(EXERCISE REQUIREMENTS)
Rewrite the listing as a Markdown table with the columns Row and Text, leaving out blank lines. Begin at the line that contains "Widgets allow you" and stop after the final line of the listing.

*** Opening of DATA RECORDS ***

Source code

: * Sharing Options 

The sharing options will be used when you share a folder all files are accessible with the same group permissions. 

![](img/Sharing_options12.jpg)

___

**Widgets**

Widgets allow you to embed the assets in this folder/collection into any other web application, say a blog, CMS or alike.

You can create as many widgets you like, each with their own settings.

*** Close of DATA RECORDS ***

(OUTPUT FOR THIS EXERCISE)
| Row | Text |
|---|---|
| 1 | Widgets allow you to embed the assets in this folder/collection into any other web application, say a blog, CMS or alike. |
| 2 | You can create as many widgets you like, each with their own settings. |